When the first grey glimmer of daylight forced its way through the tempest, the human soldiers and palace courtiers who gathered by the emissary’s white-stone lane could find no sign of anything amiss. Even the ash was gone.
2
Two days later, there was nothing to show for the ferocious spring storm save puddles. Hyam and his wife walked beneath a benevolent sky. The light was still strengthening, and the morning was already springtime warm. The trees dripped a noisy pattern as the couple left the glade and turned toward the port.
At the main route leading to the city gates, they joined an impatient throng. Farmers and merchants jostled and cried and shoved, as was always the case on market days. Joelle spoke with a farmer who supplied them with cheese, while his wife and daughters shooed a flock of squawking geese. The prime spots around the city’s main squares would be taken within the hour.
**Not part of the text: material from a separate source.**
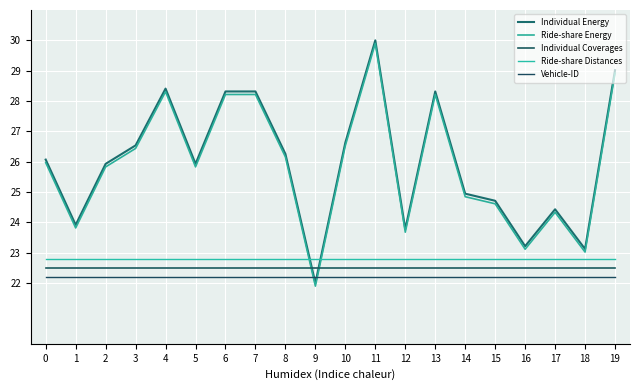

What is the value of the Ride-share Energy point at the 19th from the left?

23.0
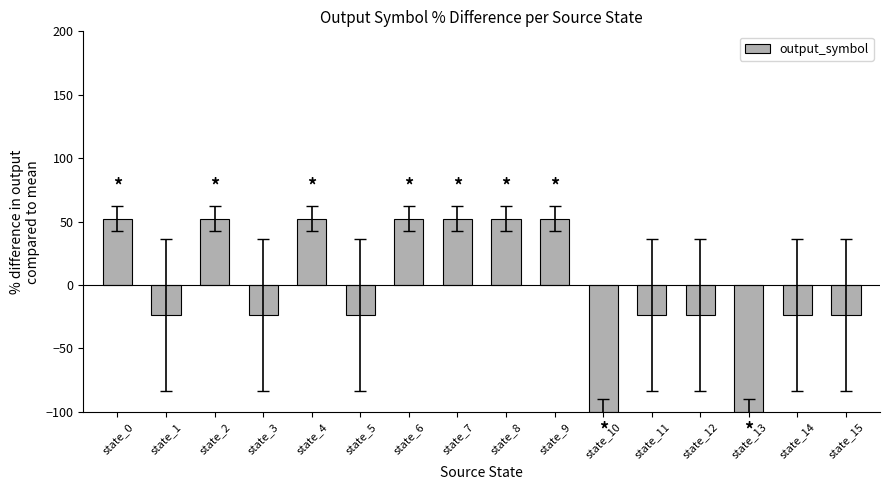

What is the change in value from state_4 to state_12?

-76.2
Ahead of them, the city rose like the onyx crown of some forbidden warrior race. Falmouth was fashioned from the black rocks upon which it stood. Where some might find the unbroken dark stone forbidding, Hyam thought it held a timeless grace. Within the outer walls ran narrow lanes that were home to a quarter-million souls. At the city’s heart rose the inner keep, rimmed by broad plazas and fountains, where stood the homes of courtiers and the richest merchants. Within the ancient second wall stood the palace.
The earl’s residence sprouted eleven towers. Since the Battle of Emporis, they were crowned by the banners of those first badland clans who had come to the aid of the Oberons. All of these clan names were officially banned by the king who now possessed the throne in Port Royal. But what the king felt about the earl’s defiance no one knew, for the ruler had not been seen since the crimson foe’s defeat. Today the standards hung limp and easy in the windless dawn, as though promising a calm to all who dared call Falmouth home.
Hyam’s wife saluted the guards on duty by the moat bridge. Joelle trained with sword and knife as often as her magical duties permitted. She liked the company of soldiers, particularly the women who had flocked to the earl’s banner. The king in Port Royal had forbidden all female soldiers from serving within the realm’s borders. The Earl of Oberon defied this ban as well. He regularly sent word throughout the realm that all troops who sought to serve beneath the ancient banners were welcome, men and women alike. Bayard’s current mission was being led by Edlyn, Mistress of the hidden orb. Trace had reluctantly accepted the position of Master Wizard until her return. He daily accused the absent mage of tricking him into a role he was born to loathe.